#### What you should do
Since pictures do not belong in the copy, please repeat every record below exactly without them.

#### Given records
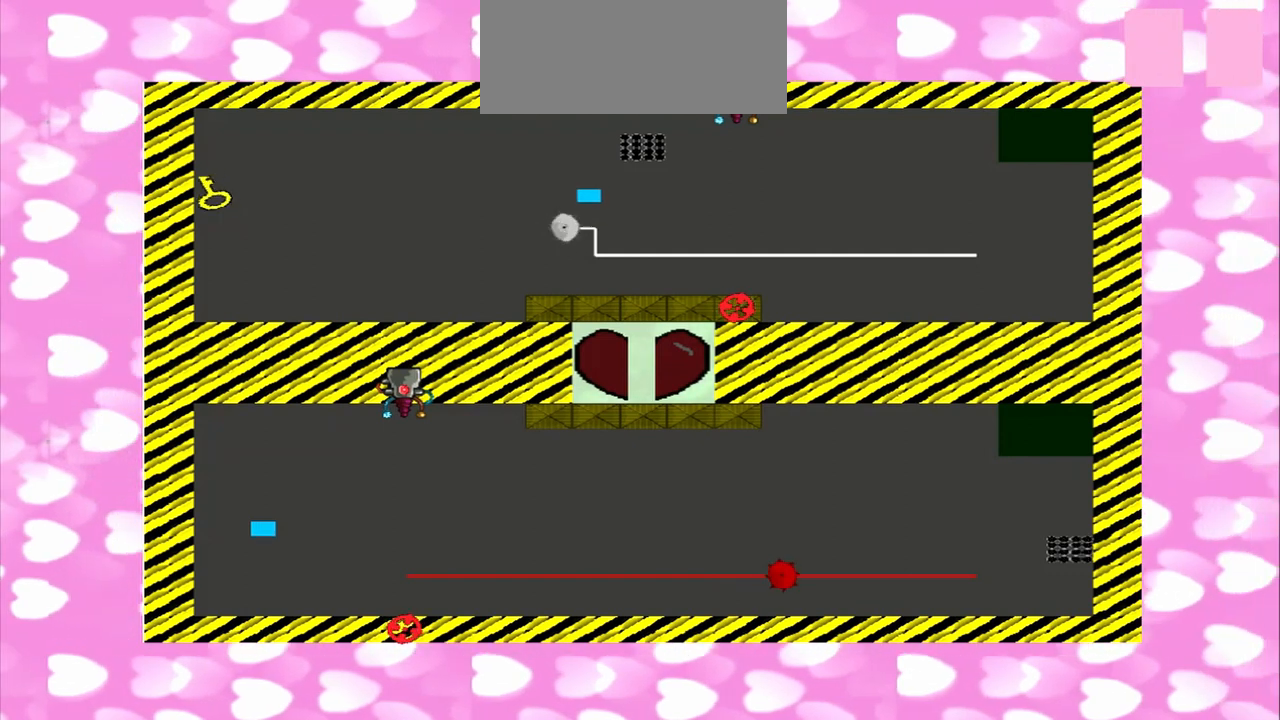
{"buttons": [], "left_stick": "down-left", "right_stick": "down", "events": [[333, "left_stick", "up-right"], [417, "left_stick", "down-left"], [417, "right_stick", "center"], [500, "right_stick", "down"]]}
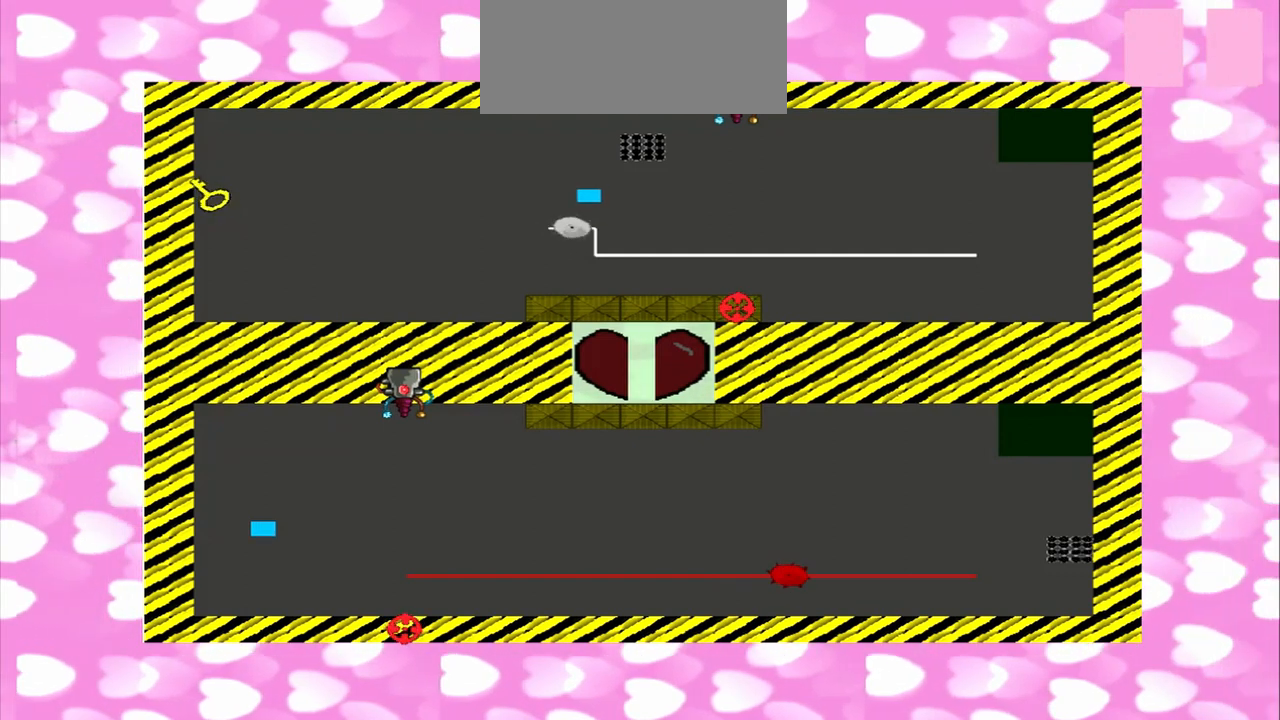
{"buttons": [], "left_stick": "up-left", "right_stick": "center", "events": [[167, "left_stick", "up-left"], [167, "right_stick", "center"]]}
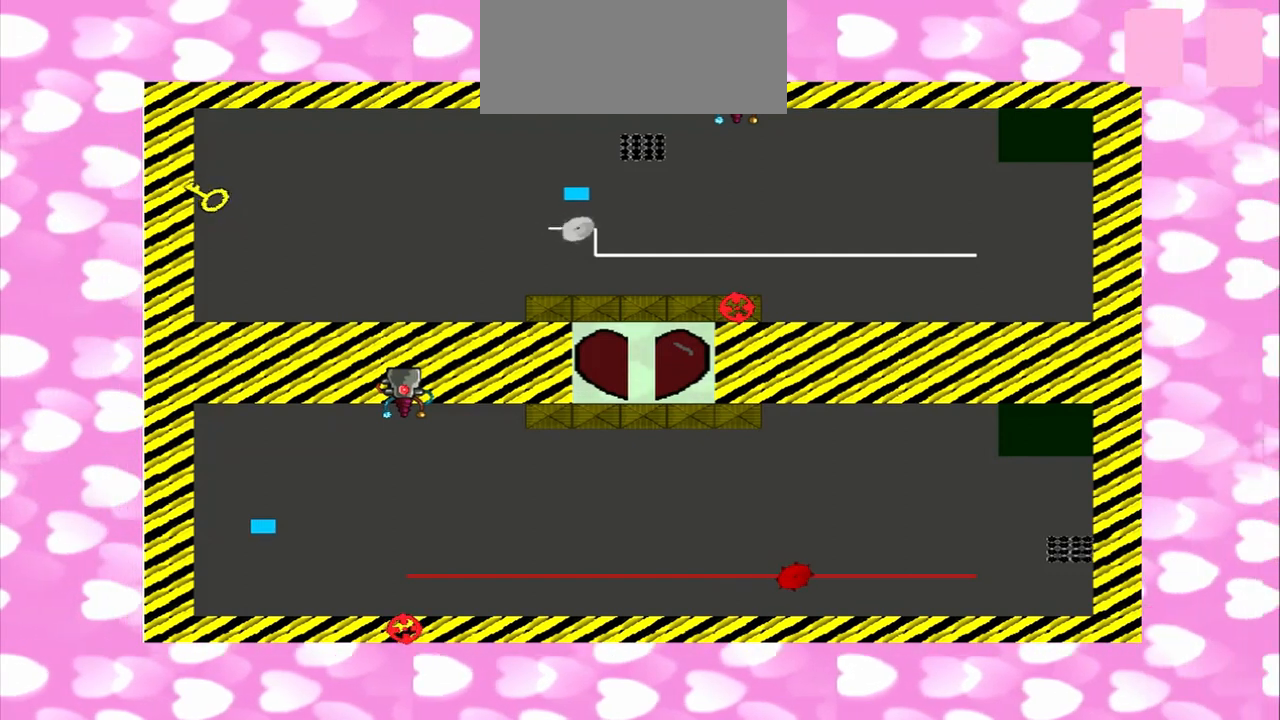
{"buttons": [], "left_stick": "down-left", "right_stick": "down", "events": [[458, "left_stick", "down-left"], [458, "right_stick", "down"]]}
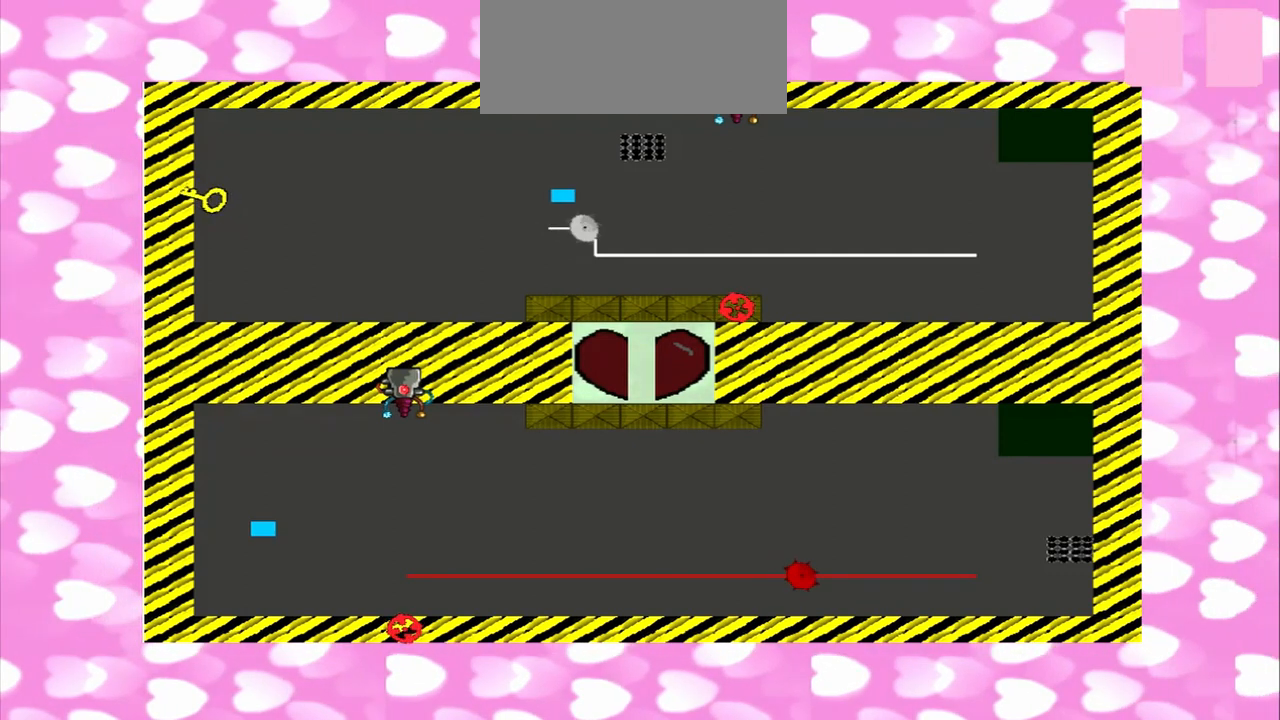
{"buttons": [], "left_stick": "up-left", "right_stick": "center", "events": [[333, "left_stick", "up-left"], [333, "right_stick", "center"]]}
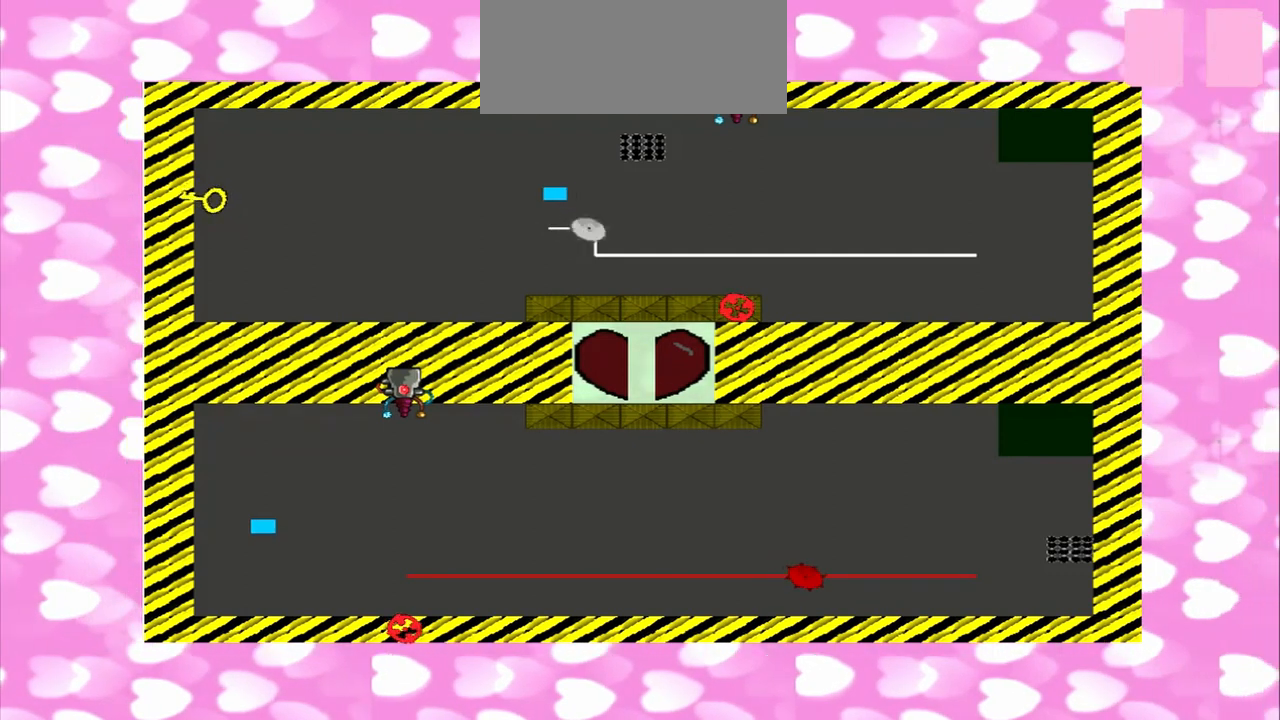
{"buttons": [], "left_stick": "left", "right_stick": "center", "events": [[167, "left_stick", "left"], [250, "right_stick", "down"], [333, "right_stick", "center"], [417, "right_stick", "down"], [500, "right_stick", "center"]]}
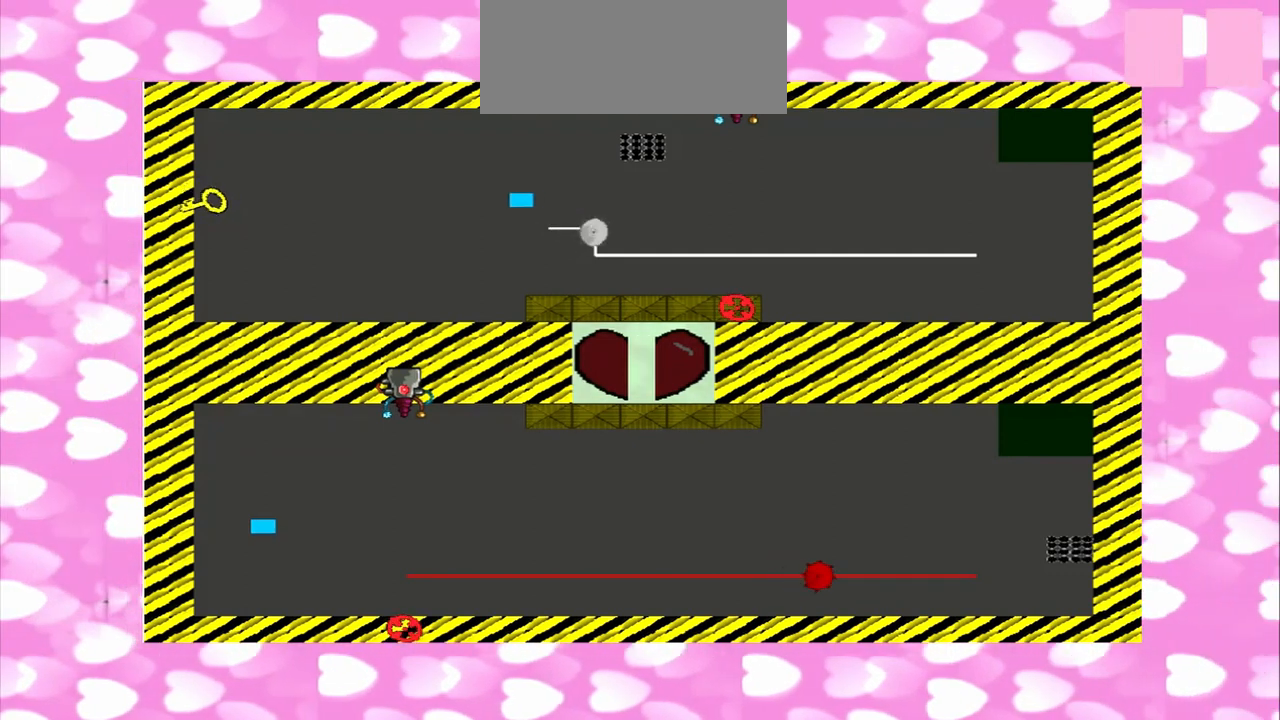
{"buttons": [], "left_stick": "left", "right_stick": "down", "events": [[167, "right_stick", "down"]]}
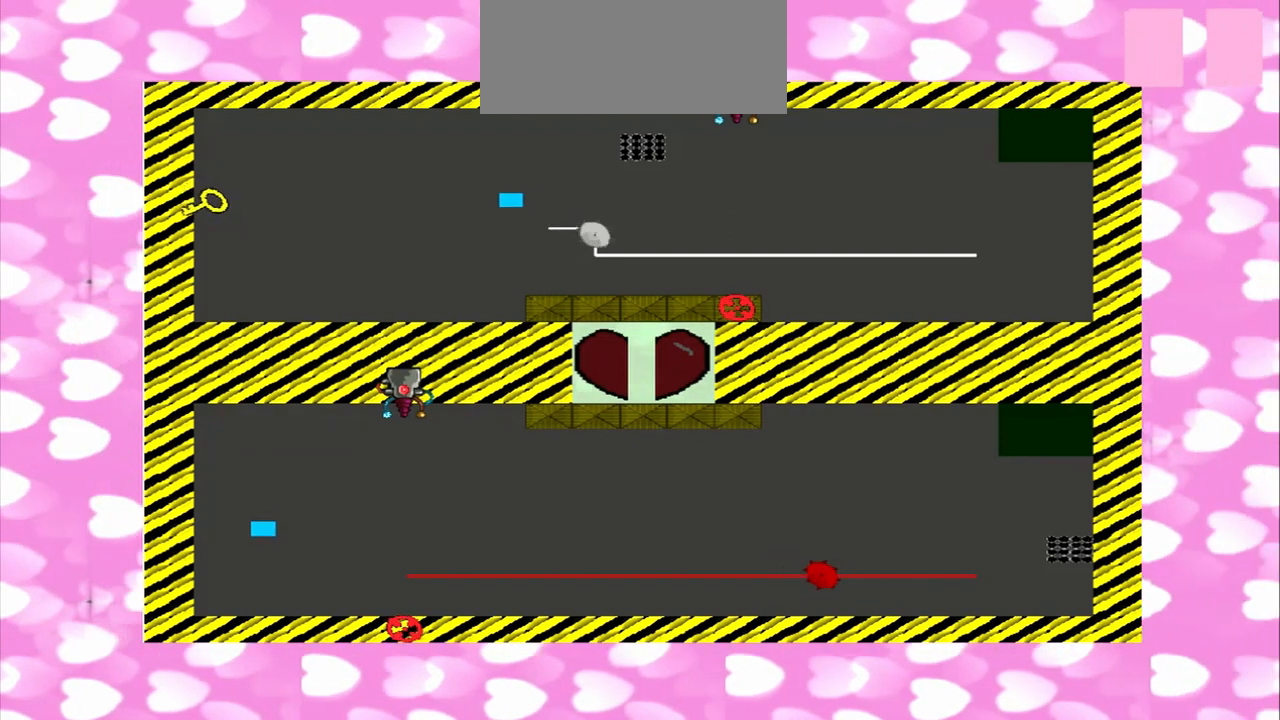
{"buttons": [], "left_stick": "left", "right_stick": "down", "events": [[125, "right_stick", "center"], [458, "right_stick", "down"]]}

#### Result
{"buttons": [], "left_stick": "down-left", "right_stick": "down", "events": [[333, "left_stick", "up-right"], [417, "left_stick", "down-left"], [417, "right_stick", "center"], [500, "right_stick", "down"]]}
{"buttons": [], "left_stick": "up-left", "right_stick": "center", "events": [[167, "left_stick", "up-left"], [167, "right_stick", "center"]]}
{"buttons": [], "left_stick": "down-left", "right_stick": "down", "events": [[458, "left_stick", "down-left"], [458, "right_stick", "down"]]}
{"buttons": [], "left_stick": "up-left", "right_stick": "center", "events": [[333, "left_stick", "up-left"], [333, "right_stick", "center"]]}
{"buttons": [], "left_stick": "left", "right_stick": "center", "events": [[167, "left_stick", "left"], [250, "right_stick", "down"], [333, "right_stick", "center"], [417, "right_stick", "down"], [500, "right_stick", "center"]]}
{"buttons": [], "left_stick": "left", "right_stick": "down", "events": [[167, "right_stick", "down"]]}
{"buttons": [], "left_stick": "left", "right_stick": "down", "events": [[125, "right_stick", "center"], [458, "right_stick", "down"]]}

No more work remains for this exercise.